The response must be a precise copy of the records that follow.

Segment Start: AVAILABLE DATA

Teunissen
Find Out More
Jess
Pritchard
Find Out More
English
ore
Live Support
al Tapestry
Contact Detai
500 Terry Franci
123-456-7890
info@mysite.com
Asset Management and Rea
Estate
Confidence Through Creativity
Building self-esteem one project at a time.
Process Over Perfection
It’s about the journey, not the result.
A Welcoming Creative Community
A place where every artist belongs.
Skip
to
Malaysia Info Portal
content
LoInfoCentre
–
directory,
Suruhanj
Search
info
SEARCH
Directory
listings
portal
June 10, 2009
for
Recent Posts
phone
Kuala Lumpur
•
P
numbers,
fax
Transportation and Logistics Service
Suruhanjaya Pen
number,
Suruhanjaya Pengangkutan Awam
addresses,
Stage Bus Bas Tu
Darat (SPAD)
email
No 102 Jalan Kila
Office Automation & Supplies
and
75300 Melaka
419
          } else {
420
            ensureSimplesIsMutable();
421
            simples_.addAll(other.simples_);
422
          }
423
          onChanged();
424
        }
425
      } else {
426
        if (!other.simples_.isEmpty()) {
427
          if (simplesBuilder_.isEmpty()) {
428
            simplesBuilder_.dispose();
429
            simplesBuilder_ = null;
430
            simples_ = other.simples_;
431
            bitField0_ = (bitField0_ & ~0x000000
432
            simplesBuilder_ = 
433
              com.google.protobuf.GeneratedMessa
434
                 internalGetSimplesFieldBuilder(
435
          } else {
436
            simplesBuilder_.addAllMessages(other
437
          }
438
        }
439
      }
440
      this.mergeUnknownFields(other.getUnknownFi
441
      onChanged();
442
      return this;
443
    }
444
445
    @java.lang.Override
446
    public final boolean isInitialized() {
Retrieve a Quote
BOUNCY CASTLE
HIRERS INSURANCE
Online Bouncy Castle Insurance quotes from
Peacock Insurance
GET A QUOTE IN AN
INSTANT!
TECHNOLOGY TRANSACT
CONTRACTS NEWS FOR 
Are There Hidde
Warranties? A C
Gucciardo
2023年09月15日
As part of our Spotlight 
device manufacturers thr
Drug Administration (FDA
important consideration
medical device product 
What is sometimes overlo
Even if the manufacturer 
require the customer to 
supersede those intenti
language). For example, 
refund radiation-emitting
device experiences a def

Segment End: AVAILABLE DATA

» RESULT OF THIS TASK:
Teunissen
Find Out More
Jess
Pritchard
Find Out More
English
ore
Live Support
al Tapestry
Contact Detai
500 Terry Franci
123-456-7890
info@mysite.com
Asset Management and Rea
Estate
Confidence Through Creativity
Building self-esteem one project at a time.
Process Over Perfection
It’s about the journey, not the result.
A Welcoming Creative Community
A place where every artist belongs.
Skip
to
Malaysia Info Portal
content
LoInfoCentre
–
directory,
Suruhanj
Search
info
SEARCH
Directory
listings
portal
June 10, 2009
for
Recent Posts
phone
Kuala Lumpur
•
P
numbers,
fax
Transportation and Logistics Service
Suruhanjaya Pen
number,
Suruhanjaya Pengangkutan Awam
addresses,
Stage Bus Bas Tu
Darat (SPAD)
email
No 102 Jalan Kila
Office Automation & Supplies
and
75300 Melaka
419
          } else {
420
            ensureSimplesIsMutable();
421
            simples_.addAll(other.simples_);
422
          }
423
          onChanged();
424
        }
425
      } else {
426
        if (!other.simples_.isEmpty()) {
427
          if (simplesBuilder_.isEmpty()) {
428
            simplesBuilder_.dispose();
429
            simplesBuilder_ = null;
430
            simples_ = other.simples_;
431
            bitField0_ = (bitField0_ & ~0x000000
432
            simplesBuilder_ = 
433
              com.google.protobuf.GeneratedMessa
434
                 internalGetSimplesFieldBuilder(
435
          } else {
436
            simplesBuilder_.addAllMessages(other
437
          }
438
        }
439
      }
440
      this.mergeUnknownFields(other.getUnknownFi
441
      onChanged();
442
      return this;
443
    }
444
445
    @java.lang.Override
446
    public final boolean isInitialized() {
Retrieve a Quote
BOUNCY CASTLE
HIRERS INSURANCE
Online Bouncy Castle Insurance quotes from
Peacock Insurance
GET A QUOTE IN AN
INSTANT!
TECHNOLOGY TRANSACT
CONTRACTS NEWS FOR 
Are There Hidde
Warranties? A C
Gucciardo
2023年09月15日
As part of our Spotlight 
device manufacturers thr
Drug Administration (FDA
important consideration
medical device product 
What is sometimes overlo
Even if the manufacturer 
require the customer to 
supersede those intenti
language). For example, 
refund radiation-emitting
device experiences a def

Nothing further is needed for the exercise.